◆ **AANGELEVERDE TEKST**
De schaal van een natuurgebied als de Oostvaardersplassen staat niet in verhouding tot de schaal van het territorium van wolvenroedels zoals deze bekend zijn uit Midden-Europa (150–300 km2). Het Oostvaardersplassengebied is naar verwachting veel te klein voor een duurzame populatie wolven.
Wist u dat er veel manieren zijn om incidenten met schapen te voorkomen, bijvoorbeeld door de schapen ’s nachts op stal te zetten, stroomdraad te plaatsen en goed getrainde honden in te zetten?
Ja, dat is mij bekend. Volgens BIJ12/Faunafonds zijn dit goede manieren om incidenten met schapen te voorkomen.
Wist u ook dat de schade door wolven vele malen lager is dan de schade door andere diersoorten? Wist u bijvoorbeeld dat honden jaarlijks veel meer schapen doden?2
Ja, al kan de impact van de aanval door een wolf bij betrokkenen groter zijn.

◆ **WAT JE DOET**
[A] Vertaal deze zin uit de tekst over wolven naar het Engels: "Het Oostvaardersplassengebied is naar verwachting veel te klein voor een duurzame populatie wolven."
[B] Pak de tekst over wolven weer op na de laatste zin en schrijf hem verder.

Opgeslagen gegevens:
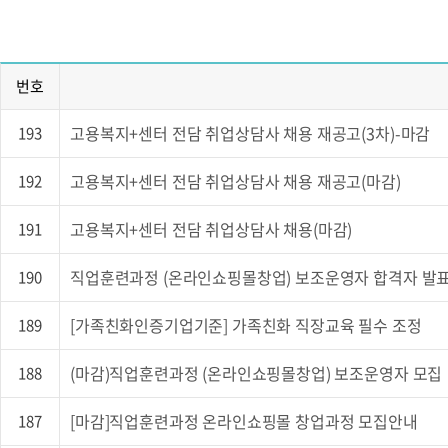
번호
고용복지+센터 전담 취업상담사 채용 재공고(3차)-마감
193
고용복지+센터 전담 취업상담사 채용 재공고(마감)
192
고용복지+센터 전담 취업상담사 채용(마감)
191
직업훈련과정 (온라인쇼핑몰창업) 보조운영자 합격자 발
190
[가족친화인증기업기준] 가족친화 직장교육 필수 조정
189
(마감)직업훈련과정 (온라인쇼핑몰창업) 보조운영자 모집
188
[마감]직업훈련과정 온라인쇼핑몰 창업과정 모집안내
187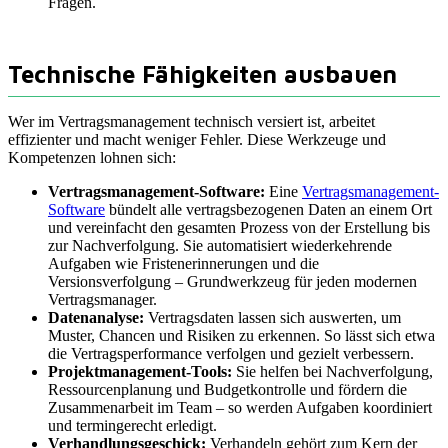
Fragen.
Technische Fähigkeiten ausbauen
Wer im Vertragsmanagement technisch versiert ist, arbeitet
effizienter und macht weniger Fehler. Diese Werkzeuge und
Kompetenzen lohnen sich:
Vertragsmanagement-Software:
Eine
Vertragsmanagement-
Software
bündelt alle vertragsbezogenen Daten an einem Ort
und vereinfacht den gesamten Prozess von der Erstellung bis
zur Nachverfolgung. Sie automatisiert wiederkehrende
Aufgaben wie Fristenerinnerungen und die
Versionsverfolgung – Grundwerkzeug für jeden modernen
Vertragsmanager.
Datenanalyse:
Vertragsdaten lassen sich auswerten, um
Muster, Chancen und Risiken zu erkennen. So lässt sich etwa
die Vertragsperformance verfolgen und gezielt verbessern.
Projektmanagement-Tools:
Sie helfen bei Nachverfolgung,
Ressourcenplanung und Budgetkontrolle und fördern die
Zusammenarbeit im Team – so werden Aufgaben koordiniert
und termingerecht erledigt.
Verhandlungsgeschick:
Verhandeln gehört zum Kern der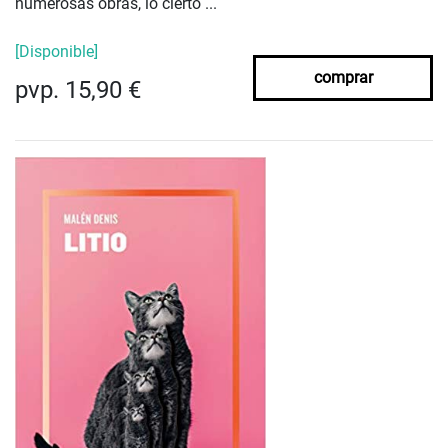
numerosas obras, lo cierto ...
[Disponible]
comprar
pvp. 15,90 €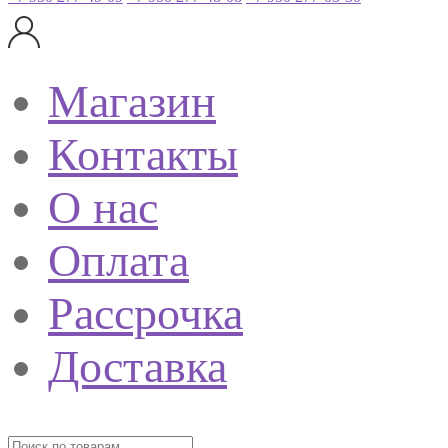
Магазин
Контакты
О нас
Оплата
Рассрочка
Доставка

◆ **ANTWOORDEN**
[A] The Oostvaardersplassen area is expected to be far too small for a sustainable wolf population.

[B]
Deelt u daarom de mening dat er in eerste instantie altijd gepleit moet worden voor een vreedzame omgang met wolven? Zo nee, waarom niet?
Sinds 2014 is de wolf aangewezen als beschermde inheemse diersoort. Deze aanwijzing heeft onder andere tot gevolg dat het verboden is de wolf te vangen of te doden. Provincies kunnen ontheffing van dit verbod verlenen, bijvoorbeeld ten behoeve van de openbare veiligheid. De omgang met de wolf is derhalve primair gericht op bescherming.
Deelt u ook de mening dat, ondanks het feit dat er incidenten hebben plaatsgevonden waarbij schapen zijn doodgebeten, de overheid alleen mag ingrijpen bij agressie jegens mensen? Zo nee, waarom niet?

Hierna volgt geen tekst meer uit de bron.